Ainda eu usava totós com laçarotes de cetim e meias de renda branca até aos joelhos, e já a Drogaria Costa, no Largo de S. Domingos de Rana, era antiga.

Foram muitas as vezes que ali fui, pela mão da minha mãe, para comprar uma vassoura, um escorredor, um globo de vidro para o candeeiro da sala, querosene, parafusos, ou qualquer outra utilidade doméstica.

Ali havia de tudo, e as pessoas tantas vezes chegavam a fazer fila até à rua. Nesse tempo, ainda não existiam as "lojas dos chineses", nem o Leroy Merlin.


Os anos passaram e quase todo o comércio tradicional foi, aos poucos, desaparecendo como pó numa tarde de vento quente. Excepto esta loja, a mais antiga da localidade. E, quanto a mim, a mais especial.


Hoje precisei de comprar um insecticida para os tapetes (que o meu gato tem andado pulguento!), e resolvi ir lá.

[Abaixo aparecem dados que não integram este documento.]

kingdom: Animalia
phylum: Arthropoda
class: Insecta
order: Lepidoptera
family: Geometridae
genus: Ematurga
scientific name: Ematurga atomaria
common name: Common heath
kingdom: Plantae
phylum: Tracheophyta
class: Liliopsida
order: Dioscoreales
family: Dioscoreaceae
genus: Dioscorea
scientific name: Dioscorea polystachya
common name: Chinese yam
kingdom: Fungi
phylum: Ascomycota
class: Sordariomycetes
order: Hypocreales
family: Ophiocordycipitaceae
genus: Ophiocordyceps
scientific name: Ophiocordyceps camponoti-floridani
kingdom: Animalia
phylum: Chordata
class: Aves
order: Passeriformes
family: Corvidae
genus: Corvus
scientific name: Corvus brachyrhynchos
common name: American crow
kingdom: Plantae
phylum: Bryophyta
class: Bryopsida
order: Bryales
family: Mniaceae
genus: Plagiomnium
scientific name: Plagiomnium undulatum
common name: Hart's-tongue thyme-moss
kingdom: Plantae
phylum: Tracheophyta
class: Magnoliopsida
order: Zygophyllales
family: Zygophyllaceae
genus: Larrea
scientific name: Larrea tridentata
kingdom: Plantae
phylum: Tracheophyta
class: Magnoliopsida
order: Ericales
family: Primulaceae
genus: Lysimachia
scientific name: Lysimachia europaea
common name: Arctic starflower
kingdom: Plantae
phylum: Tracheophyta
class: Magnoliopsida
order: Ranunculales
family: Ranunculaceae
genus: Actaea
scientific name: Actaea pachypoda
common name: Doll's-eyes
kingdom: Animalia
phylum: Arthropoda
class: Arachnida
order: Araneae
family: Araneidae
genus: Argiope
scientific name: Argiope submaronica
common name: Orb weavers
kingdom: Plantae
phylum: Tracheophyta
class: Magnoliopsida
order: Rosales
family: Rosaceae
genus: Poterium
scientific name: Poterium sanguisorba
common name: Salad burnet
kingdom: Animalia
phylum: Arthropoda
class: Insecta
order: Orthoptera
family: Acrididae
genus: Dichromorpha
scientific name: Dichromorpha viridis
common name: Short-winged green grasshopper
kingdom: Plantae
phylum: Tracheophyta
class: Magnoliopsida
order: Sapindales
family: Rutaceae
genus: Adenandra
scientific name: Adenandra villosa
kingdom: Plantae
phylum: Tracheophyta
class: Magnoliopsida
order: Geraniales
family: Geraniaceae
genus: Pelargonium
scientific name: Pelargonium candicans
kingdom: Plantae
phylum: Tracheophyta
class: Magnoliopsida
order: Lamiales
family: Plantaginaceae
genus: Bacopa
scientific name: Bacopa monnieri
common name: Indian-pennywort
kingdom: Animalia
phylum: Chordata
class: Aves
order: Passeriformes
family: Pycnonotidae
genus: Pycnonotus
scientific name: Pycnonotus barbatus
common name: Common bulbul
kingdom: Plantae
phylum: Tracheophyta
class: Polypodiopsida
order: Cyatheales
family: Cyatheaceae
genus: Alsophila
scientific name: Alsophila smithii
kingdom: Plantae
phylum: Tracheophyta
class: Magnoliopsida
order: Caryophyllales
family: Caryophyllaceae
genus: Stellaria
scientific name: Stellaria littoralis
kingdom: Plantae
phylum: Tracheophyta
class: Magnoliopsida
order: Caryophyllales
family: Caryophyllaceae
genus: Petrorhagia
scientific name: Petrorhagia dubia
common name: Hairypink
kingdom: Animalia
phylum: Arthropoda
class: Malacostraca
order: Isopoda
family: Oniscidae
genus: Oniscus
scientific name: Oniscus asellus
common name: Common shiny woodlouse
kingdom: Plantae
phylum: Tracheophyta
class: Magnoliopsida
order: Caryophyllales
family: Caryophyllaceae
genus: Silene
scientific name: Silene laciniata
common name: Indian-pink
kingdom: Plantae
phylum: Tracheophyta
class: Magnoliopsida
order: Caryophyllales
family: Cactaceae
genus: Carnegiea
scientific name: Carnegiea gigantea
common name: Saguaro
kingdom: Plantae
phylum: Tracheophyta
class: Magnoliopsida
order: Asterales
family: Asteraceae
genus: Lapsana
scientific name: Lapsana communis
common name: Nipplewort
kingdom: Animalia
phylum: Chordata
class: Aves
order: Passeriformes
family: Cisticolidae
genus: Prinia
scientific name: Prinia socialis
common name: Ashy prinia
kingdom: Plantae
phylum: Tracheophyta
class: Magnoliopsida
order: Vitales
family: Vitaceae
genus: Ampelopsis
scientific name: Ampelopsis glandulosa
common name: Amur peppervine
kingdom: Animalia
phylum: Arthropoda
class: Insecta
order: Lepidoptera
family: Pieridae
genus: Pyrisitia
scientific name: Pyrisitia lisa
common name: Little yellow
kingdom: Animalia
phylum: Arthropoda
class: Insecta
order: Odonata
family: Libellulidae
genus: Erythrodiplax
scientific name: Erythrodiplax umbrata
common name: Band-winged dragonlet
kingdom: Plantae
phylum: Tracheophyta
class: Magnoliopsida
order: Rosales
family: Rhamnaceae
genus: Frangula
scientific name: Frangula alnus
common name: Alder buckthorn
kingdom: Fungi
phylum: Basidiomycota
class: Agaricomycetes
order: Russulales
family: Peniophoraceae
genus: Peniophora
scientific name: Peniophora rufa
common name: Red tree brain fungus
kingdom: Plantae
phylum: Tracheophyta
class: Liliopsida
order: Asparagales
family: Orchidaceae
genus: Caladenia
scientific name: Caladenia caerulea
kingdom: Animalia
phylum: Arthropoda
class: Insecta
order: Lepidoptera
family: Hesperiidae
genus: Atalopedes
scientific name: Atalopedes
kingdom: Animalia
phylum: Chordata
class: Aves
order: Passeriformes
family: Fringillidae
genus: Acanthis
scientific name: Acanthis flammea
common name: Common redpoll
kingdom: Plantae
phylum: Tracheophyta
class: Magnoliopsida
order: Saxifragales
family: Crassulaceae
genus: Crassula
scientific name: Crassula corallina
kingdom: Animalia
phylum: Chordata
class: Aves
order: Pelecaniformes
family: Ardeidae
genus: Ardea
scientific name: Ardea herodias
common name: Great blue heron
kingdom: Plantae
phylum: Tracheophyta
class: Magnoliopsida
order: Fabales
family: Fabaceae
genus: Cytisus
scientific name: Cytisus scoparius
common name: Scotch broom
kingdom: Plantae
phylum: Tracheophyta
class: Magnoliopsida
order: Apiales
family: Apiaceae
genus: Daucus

Enchi-me de coragem, venci a timidez e, depois de pagar a minha conta, pedi autorização à senhora para fotografar a sua Drogaria.

Conhecendo-a de vista praticamente desde que nasci, apercebi-me de que só hoje, pela primeira vez, perguntei o seu nome.

A Dona Irides, 76 anos, não queria ser fotografada. Esta senhora, que percebe de torneiras, parafusos, decapantes, tintas, ceras, e toda a parafernália que se possa imaginar numa drogaria, no fundo, é a alma deste lugar. É dela que provém todo o encanto, toda a magia.

Por isso, correndo o risco de ser chata, insisti. Aceitou uma fotografia acompanhada pela sua filha Paula, enquanto conversámos sobre os velhos tempos.



A Drogaria já existia antes de ter sido comprada pela Dona Irides e o seu (já falecido) marido. Desde há 40 anos que esta senhora, bem-disposta e com um sorriso, atende os pedidos de quem lá vai, tendo sempre um conselho útil a dar.


Enquanto as suas sábias mãos me mostravam como se monta uma ratoeira, explicava de que forma os ratos mais espertalhões, depois de roubarem o tentador pedaço de queijo, conseguem escapar.


A sua filha Paula, de 40 anos, a mesma idade da Drogaria Costa, contou-me que sabe tocar piano e, com a genuína doçura e ternura de uma criança, perguntou se me podia dar um beijo.
Claro que sim!



Estas paredes contam histórias de um tempo em que havia menos de tudo. Menos lojas grandes, menos canais de televisão, menos aparelhos electrónicos. Mas, em compensação, havia mais simplicidade, mais olhos-nos-olhos, mais calor humano.

A Drogaria Costa não tem página de internet. Por isso, fui lá directamente, à boa maneira tradicional. Cheguei lá, olhei nos olhos das pessoas e disse que gosto deste sítio, e que é especial para mim! Assim mesmo.




Obrigada, Dona Irides!
Obrigada, Paula!

Dentro da máquina do tempo,

Hazel
Cronista, Viajante no Tempo, Terapeuta, Taróloga, Tradutora, Professora.

Comentários

Patricia Abreu Tiago disse…
Como me lembro... Lembro me igualmente de subir a ladeira do Bairro de Sete Castelos para o centro de S Domingos de Rana, pela mão da minha mãe. Passar junto ao portão da creche do Centro Paroquial e olhar para as crianças que ali bricavam como se pedisse para ir brincar com elas., Queria fazer rolar pneus e subir o portão como se de um espaldar se trata se. Íamos á drogaria., Nesse mesmo largo da dogaria existia uma padaria e por vezes a minha mãe comprava carcaças. Também eu usava meias de renda brancas e totós! Quem sabe se não chegámos a ir junta pelas mãos das nossas mães que eram amigas?!!!!